Say you want to pay off the remainder of your student loan debt with a big lump sum payment. But what if you’re not completely up to date on what your outstanding balance is, and your lump sum payment is a few dollars short of what you actually owe?

“Many student loan servicers do not inform borrowers that the payoff attempt failed and cease communicating regularly with the borrower for a significant period of time because the borrower has paid enough to cover subsequent months and does not have a monthly payment due, even though a small balance remains on the loan or account,” the CFPB reports. “When this type of situation occurs, borrowers may be left unaware that a balance remains, resulting in months or years of interest accrual, tradelines remaining open in borrowers’ credit reports, and potential delinquency or default when monthly payments are again due months or years later.”

It’s a good idea when you pay off any loan to get written confirmation from the lender. If you’re refinancing student loans to take advantage of lower rates, you’ll need to obtain a payoff statement, a document showing your latest student loan balance that your current lender provides to the lender that’s refinancing your loan. 
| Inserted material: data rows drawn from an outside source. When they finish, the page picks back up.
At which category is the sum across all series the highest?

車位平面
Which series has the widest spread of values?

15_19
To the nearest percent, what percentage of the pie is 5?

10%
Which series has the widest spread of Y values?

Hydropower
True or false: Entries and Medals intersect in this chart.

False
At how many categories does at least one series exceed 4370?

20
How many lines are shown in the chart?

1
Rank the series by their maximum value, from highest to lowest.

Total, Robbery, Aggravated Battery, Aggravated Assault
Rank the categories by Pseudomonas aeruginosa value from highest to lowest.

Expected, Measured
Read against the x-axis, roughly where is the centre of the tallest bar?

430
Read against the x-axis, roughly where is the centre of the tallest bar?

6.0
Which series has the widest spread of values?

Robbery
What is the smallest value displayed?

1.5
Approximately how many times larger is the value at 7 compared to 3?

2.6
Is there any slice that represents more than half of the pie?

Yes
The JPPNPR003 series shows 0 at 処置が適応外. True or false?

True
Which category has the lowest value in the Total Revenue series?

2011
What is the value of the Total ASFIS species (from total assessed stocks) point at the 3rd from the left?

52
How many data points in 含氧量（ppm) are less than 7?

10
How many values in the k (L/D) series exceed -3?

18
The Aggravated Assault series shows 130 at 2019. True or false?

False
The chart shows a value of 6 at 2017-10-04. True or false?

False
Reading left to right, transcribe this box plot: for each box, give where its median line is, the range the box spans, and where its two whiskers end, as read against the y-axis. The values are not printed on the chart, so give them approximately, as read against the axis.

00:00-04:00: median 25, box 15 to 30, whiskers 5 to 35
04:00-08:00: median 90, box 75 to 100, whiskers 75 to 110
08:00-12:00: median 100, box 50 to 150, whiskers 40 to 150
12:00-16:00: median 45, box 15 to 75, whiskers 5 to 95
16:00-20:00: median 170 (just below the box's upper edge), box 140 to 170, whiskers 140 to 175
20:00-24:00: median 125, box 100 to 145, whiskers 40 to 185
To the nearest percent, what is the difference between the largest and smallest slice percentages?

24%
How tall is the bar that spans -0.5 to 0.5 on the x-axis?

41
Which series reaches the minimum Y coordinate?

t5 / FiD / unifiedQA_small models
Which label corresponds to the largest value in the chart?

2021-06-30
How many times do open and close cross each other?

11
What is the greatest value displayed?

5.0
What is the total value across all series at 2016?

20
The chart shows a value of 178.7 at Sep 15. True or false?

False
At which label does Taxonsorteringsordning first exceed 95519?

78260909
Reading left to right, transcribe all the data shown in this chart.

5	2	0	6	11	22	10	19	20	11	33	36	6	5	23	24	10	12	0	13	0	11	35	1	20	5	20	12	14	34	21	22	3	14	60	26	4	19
Click here for instructions on how to obtain a payoff statement from your lender.

3. Autopay High Jinks
Most loan servicers allow you to make automatic payments on the same day every month. If your servicer makes a mistake and takes money out of your bank account earlier than the scheduled date, you may get hit with overdraft or non-sufficient funds fees.

Another, more subtle, problem is if your payment is scheduled to be made on a day when the bank is closed — on a weekend or holiday — it often won’t be processed until the next business day. When that happens, some loan servicers are charging borrowers the extra interest that accrues for a day or two after you thought your payment would be made.

The amount of extra interest charged is so small you might not even notice, but the CFPB says that when you add up the impact across all borrowers using automatic payment, it constitutes “a substantial injury” that’s not outweighed by the convenience provided by the service. The CFPB says loan servicers should credit payments back to the due date, or make clear to borrowers using automatic payment that they extra interest can accrue.

4. Misrepresentation of Dischargeability of Student Loans in Bankruptcy
Although it’s not easy to get out from under student loan debt in bankruptcy court, it can be done if you can demonstrate “undue hardship.”

CFPB examiners had previously reported that some loan servicers were erroneously telling borrowers that student loan debt is not dischargeable in bankruptcy. The latest report details a new twist: at least one servicer has been advising borrowers who have already gone through bankruptcy that their student loan debt is not dischargeable. In fact, the CFPB says, borrowers “often have avenues to reopen bankruptcy cases or otherwise raise ‘undue hardship’ challenges to the enforceability of student loans.”

5. Misrepresentation of Late Fees
At least one loan servicer is telling borrowers that they may have to pay late fees on loans held by the Department of Education. Department of Education loan notes allow for the charging of late fees, but the government “does not, at this time, charge late fees on its loans and it instructs its servicers not to do so,” the CFPB said.